ここでは週刊碁連載中の「つるりん式観る碁のすすめ~四字熟語編」で書ききれなかったこぼれ話を紹介します。(つる=鶴山淳志八段、りん=林漢傑八段)
今回はさわやか癒し系イケメン棋士、瀬戸大樹八段が登場しました。つる&りんと同年代でありながら今も昔と変わらぬさわやかさを維持する瀬戸八段は内面も非常にさわやか。「せっちゃんが嫌いな人は世の中にいるはずがない」「彼が毒を吐いたり黒いことを言ったりしているのを聞いたことがない」とつる&りんが断言するほどです。次回から瀬戸八段をゲストに関西棋士編が始まります。最近自他共にさわやかさが失われてきていると認めるつる&りんコンビにどのような風を吹き込んでくださるのかとても楽しみです。
さて、そんな瀬戸八段はそのそよ風のようなさわやかさゆえに普段、人前で羽目を外すということがありません。
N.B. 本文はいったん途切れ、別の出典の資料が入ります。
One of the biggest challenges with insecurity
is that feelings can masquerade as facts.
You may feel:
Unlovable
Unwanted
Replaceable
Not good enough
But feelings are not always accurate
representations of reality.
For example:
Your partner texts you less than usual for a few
しかしあるものを前にした時だけは、目の色が変わり、口調に熱気を帯びて、時に絶叫してしまうことがあるらしいのです。そのあるものとは、サッカーです。
瀬戸八段は横浜Fマリノスの大ファンで、よくゴール裏で応援歌を歌っているそうです。さらにヨーロッパサッカー、特にスペインサッカーへの造詣が深く、大好きなサッカーチーム、バルセロナを応援するために4回スペインへ渡ったことがあるとか。土日は基本サッカーを観るために予定を入れず、バルセロナの試合が中継される時には何時であろうとテレビの前でスタンバイ。その情熱はおそらく囲碁棋士NO1でしょう(瀬戸八段いわく「将棋の渡辺明名人や深浦康市九段は自分と同じかそれ以上の情熱をサッカーに対して持っていると思う。サッカー通としてとても尊敬している。叶うならいつかサッカーのお話をしてみたい」そうです)。
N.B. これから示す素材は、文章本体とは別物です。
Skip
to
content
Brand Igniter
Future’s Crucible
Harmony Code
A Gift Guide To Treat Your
そんな瀬戸八段が最も我を忘れて狂喜したのが2005年の日本対ブラジル戦です。明け方4時頃、先輩の家でその一戦を観戦していた瀬戸八段は中村俊輔選手がゴールを決めた瞬間に、そこが先輩の家で、先輩には奥さんも子どももいて、みんなが寝ていることも忘れて、「ウオ―!!!」と今まで出したことがないような大声で叫んでしまったそうです(そしてもちろん怒られたそうです)。
瀬戸八段は言います。「あの時の無回転シュートには本当に心が震えました。あんな興奮は囲碁では感じたことがない。サッカーはすべてを解き放つための大切な時間です」と。